Dia memotivasi siswa Kejar Paket B agar semangat belajar. Kendati kejar paket, namun ijazah setara dengan sekolah formal. Harapannya lulusan kejar paket B bisa berlanjut ke paket C, dan seterusnya.
"Hasil pertemuan dengan Kementrian pendidikan, memberikan informasi bahwa ada salah satu murid lulusan paket C bisa sampai kuliah di Amerika. Artinya semua bisa saja, begitu juga siswa dari Batang pasti bisa, Kuncinya harus serius," pesan Taufiq.
Setelah memberikan motivasi kepada para siswa, Dia juga memastikan pelaksanaan UNBK berjalan lancar. Ujian tersebut akan dilaksanakan selama 3 hari berturut-turut, mulai dari 11 Mei sampai 13 Mei 2019, secara serentak di Indonesia.
"Dalam memastikan kelancaran UNBK, Kami sudah menghubungi PLN semaksimal mungkin tidak ada pemadaman listrik, ketika UNBK berlangsung. Karena berbeda dengan sekolah formal, UNBK Paket B tidak disediakan mesin jenset dan sebagainnya," ujarnya.
Sementara itu, Bupati Batang, Wihaji menuturkan sejumlah 40 persen warga Batang hanya lulusan SMP, oleh karena itu, Pemkab Batang gencarkan pentingnya sekolah kepada warganya pada setiap kesempatan. Tidak lupa pada Ramadhan kali ini, saat agenda tarawih keliling (Tarling) di Masjid Desa Mojotengah Kecamatan Reban, Jumat (10/5).
Bupati terus mendorong warganya untuk menempuh pendidikan setinggi mungkin.

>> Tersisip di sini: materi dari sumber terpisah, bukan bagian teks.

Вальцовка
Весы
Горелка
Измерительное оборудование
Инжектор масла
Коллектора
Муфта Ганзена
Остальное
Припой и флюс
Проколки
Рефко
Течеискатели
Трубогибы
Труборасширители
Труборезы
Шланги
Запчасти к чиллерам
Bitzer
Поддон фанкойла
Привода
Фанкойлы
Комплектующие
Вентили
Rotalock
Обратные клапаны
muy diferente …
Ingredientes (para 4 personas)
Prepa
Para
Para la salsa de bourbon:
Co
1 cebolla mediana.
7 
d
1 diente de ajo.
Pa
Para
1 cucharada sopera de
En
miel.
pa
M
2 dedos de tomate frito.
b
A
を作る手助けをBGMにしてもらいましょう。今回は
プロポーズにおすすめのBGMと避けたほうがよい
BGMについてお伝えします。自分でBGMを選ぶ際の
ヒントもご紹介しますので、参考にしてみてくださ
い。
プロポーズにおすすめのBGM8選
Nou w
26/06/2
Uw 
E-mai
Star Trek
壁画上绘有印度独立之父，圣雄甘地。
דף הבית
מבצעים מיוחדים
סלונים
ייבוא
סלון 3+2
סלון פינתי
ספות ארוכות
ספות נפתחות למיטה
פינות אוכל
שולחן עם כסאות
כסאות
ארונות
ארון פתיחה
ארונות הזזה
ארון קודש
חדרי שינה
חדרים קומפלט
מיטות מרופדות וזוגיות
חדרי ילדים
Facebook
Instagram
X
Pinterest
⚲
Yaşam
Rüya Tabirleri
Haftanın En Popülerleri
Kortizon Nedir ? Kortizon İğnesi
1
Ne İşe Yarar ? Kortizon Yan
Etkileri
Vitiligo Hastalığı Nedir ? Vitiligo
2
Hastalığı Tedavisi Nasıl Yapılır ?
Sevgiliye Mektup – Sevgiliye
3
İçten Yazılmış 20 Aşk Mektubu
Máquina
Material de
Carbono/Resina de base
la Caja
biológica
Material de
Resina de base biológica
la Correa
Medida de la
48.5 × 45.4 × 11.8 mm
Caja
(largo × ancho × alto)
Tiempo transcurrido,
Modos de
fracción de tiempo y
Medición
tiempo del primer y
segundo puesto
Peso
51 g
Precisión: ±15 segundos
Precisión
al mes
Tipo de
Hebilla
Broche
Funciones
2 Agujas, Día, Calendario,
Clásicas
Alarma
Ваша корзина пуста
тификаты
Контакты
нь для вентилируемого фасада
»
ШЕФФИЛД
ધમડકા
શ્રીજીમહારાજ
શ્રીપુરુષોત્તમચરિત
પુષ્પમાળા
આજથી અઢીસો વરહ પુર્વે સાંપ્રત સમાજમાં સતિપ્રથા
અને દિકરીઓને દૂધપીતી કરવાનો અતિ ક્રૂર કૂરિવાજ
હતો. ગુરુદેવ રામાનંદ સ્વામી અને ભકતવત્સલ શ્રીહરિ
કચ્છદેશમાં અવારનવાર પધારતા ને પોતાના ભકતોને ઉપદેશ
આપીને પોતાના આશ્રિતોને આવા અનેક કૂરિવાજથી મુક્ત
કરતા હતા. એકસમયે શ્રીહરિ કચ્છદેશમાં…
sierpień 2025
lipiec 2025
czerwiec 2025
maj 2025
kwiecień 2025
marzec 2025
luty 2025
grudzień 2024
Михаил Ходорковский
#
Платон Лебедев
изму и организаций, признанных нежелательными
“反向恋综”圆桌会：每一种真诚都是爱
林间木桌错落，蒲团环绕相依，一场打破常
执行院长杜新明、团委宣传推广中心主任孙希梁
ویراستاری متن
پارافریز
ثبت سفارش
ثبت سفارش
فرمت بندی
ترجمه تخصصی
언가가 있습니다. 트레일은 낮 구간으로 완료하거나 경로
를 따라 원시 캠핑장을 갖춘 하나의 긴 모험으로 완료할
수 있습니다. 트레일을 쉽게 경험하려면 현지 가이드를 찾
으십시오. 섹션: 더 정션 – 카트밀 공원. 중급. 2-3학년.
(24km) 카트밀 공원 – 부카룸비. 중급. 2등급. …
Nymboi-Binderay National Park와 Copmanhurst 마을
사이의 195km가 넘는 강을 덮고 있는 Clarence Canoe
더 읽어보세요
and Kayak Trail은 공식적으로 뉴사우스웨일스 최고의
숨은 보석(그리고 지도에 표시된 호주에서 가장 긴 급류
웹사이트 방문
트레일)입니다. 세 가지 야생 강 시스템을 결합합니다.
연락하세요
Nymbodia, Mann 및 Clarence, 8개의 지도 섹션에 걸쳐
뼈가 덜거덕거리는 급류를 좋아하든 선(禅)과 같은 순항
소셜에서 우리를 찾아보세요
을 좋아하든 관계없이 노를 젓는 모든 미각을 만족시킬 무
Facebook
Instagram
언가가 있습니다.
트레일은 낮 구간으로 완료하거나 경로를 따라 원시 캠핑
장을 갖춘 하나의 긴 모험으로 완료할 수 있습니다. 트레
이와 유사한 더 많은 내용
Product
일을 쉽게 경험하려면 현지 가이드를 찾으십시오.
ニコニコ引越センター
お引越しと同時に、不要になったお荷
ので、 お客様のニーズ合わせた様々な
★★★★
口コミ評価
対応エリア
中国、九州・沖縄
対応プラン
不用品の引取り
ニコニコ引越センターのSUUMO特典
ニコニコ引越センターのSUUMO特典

Dia menekankan angka 40 persen tingkat pendidikan warga yang hanya SMP menjadi salah satu faktor masih rendahnya Indeks Pembangunan Manusia (IPM), disamping faktor kesehatan dan pendapatan perkapita masyarakat.
"Pendidikan menjadi sangat penting untuk menyiapkan generasi hebat. Pemkab juga berupaya meningkatkan pendidikan dengan menyiapkan beasiswa dengan berkolaborasi dengan pemeri#'8qt melalui Kartu Indonesia Pintar (KIP)," tegasnya.